- [What needs to be done]
Rewrite the part of the rows that opens with the line containing "Follow Athlete" and closes with the line containing "are building a global business beyond their", replacing "hashbang" with "hash fragment" and keeping everything else the same. Leave the pictures out of your answer.

____ Stored data

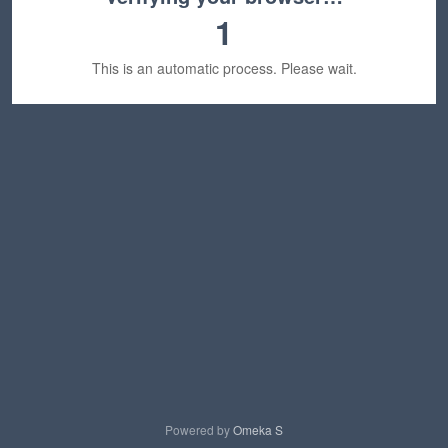
1
This is an automatic process. Please wait.
Powered by
Omeka S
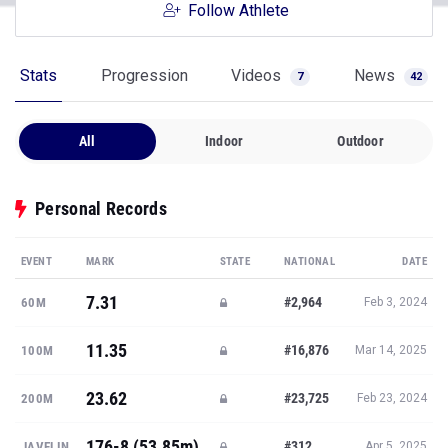
Follow Athlete
Stats
Progression
Videos
News
7
42
All
Indoor
Outdoor
Personal Records
EVENT
MARK
STATE
NATIONAL
DATE
7.31
#2,964
60M
Feb 3, 2024
11.35
#16,876
100M
Mar 14, 2025
23.62
#23,725
200M
Feb 23, 2024
176-8 (53.85m)
#312
JAVELIN
Apr 5, 2025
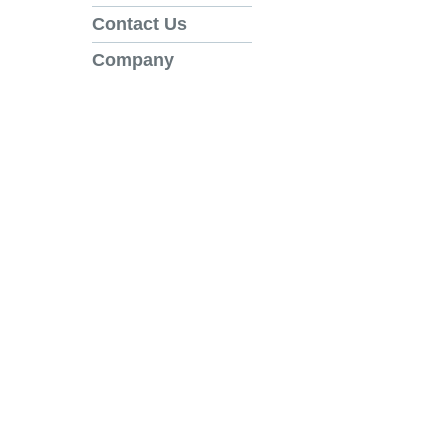
Contact Us
Company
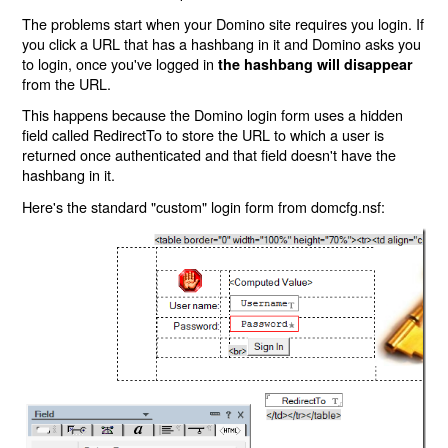
The problems start when your Domino site requires you login. If
you click a URL that has a hashbang in it and Domino asks you
to login, once you've logged in
the hashbang will disappear
from the URL.
This happens because the Domino login form uses a hidden
field called RedirectTo to store the URL to which a user is
returned once authenticated and that field doesn't have the
hashbang in it.
Here's the standard "custom" login form from domcfg.nsf:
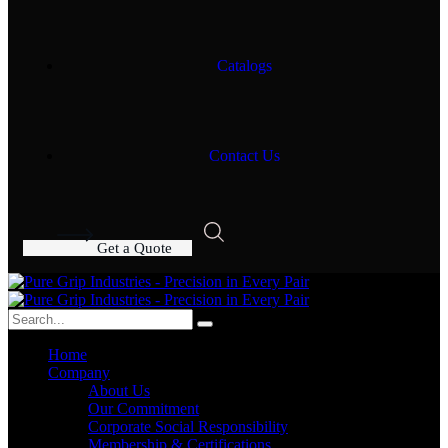
Catalogs
Contact Us
G
e
t
a
Q
u
o
t
e
Home
Company
About Us
Our Commitment
Corporate Social Responsibility
Membership & Certifications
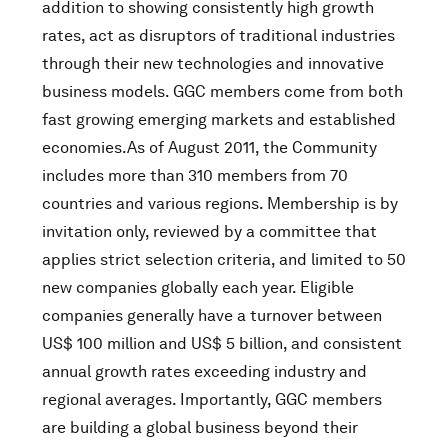
addition to showing consistently high growth
rates, act as disruptors of traditional industries
through their new technologies and innovative
business models. GGC members come from both
fast growing emerging markets and established
economies.As of August 2011, the Community
includes more than 310 members from 70
countries and various regions. Membership is by
invitation only, reviewed by a committee that
applies strict selection criteria, and limited to 50
new companies globally each year. Eligible
companies generally have a turnover between
US$ 100 million and US$ 5 billion, and consistent
annual growth rates exceeding industry and
regional averages. Importantly, GGC members
are building a global business beyond their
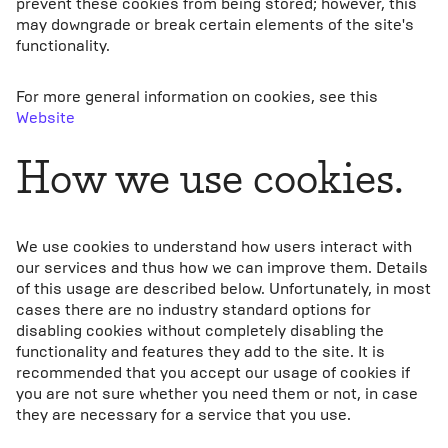
prevent these cookies from being stored; however, this
may downgrade or break certain elements of the site's
functionality.
For more general information on cookies, see this
Website
How we use cookies.
We use cookies to understand how users interact with
our services and thus how we can improve them. Details
of this usage are described below. Unfortunately, in most
cases there are no industry standard options for
disabling cookies without completely disabling the
functionality and features they add to the site. It is
recommended that you accept our usage of cookies if
you are not sure whether you need them or not, in case
they are necessary for a service that you use.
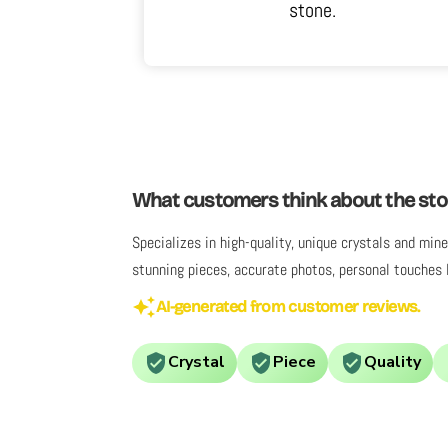
sn't do it
stone.
antique and I
, I've worn it
 pleased.
What customers think about the sto
Specializes in high-quality, unique crystals and mi
stunning pieces, accurate photos, personal touches 
AI-generated from customer reviews.
Crystal
Piece
Quality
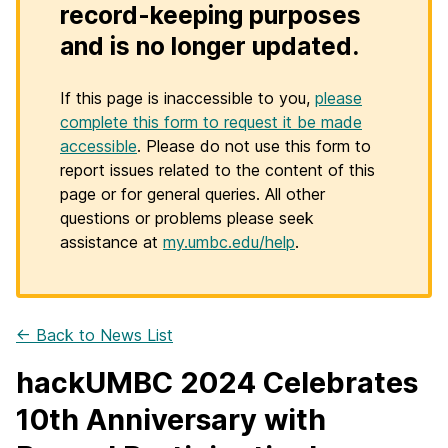
record-keeping purposes
and is no longer updated.
If this page is inaccessible to you,
please
complete this form to request it be made
accessible
. Please do not use this form to
report issues related to the content of this
page or for general queries. All other
questions or problems please seek
assistance at
my.umbc.edu/help
.
← Back to News List
hackUMBC 2024 Celebrates
10th Anniversary with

________

- [Response area]
Follow Athlete
Stats
Progression
Videos
News
7
42
All
Indoor
Outdoor
Personal Records
EVENT
MARK
STATE
NATIONAL
DATE
7.31
#2,964
60M
Feb 3, 2024
11.35
#16,876
100M
Mar 14, 2025
23.62
#23,725
200M
Feb 23, 2024
176-8 (53.85m)
#312
JAVELIN
Apr 5, 2025
Contact Us
Company
The problems start when your Domino site requires you login. If
you click a URL that has a hash fragment in it and Domino asks you
to login, once you've logged in
the hash fragment will disappear
from the URL.
This happens because the Domino login form uses a hidden
field called RedirectTo to store the URL to which a user is
returned once authenticated and that field doesn't have the
hash fragment in it.
Here's the standard "custom" login form from domcfg.nsf:
Catalogs
Contact Us
G
e
t
a
Q
u
o
t
e
Home
Company
About Us
Our Commitment
Corporate Social Responsibility
Membership & Certifications
addition to showing consistently high growth
rates, act as disruptors of traditional industries
through their new technologies and innovative
business models. GGC members come from both
fast growing emerging markets and established
economies.As of August 2011, the Community
includes more than 310 members from 70
countries and various regions. Membership is by
invitation only, reviewed by a committee that
applies strict selection criteria, and limited to 50
new companies globally each year. Eligible
companies generally have a turnover between
US$ 100 million and US$ 5 billion, and consistent
annual growth rates exceeding industry and
regional averages. Importantly, GGC members
are building a global business beyond their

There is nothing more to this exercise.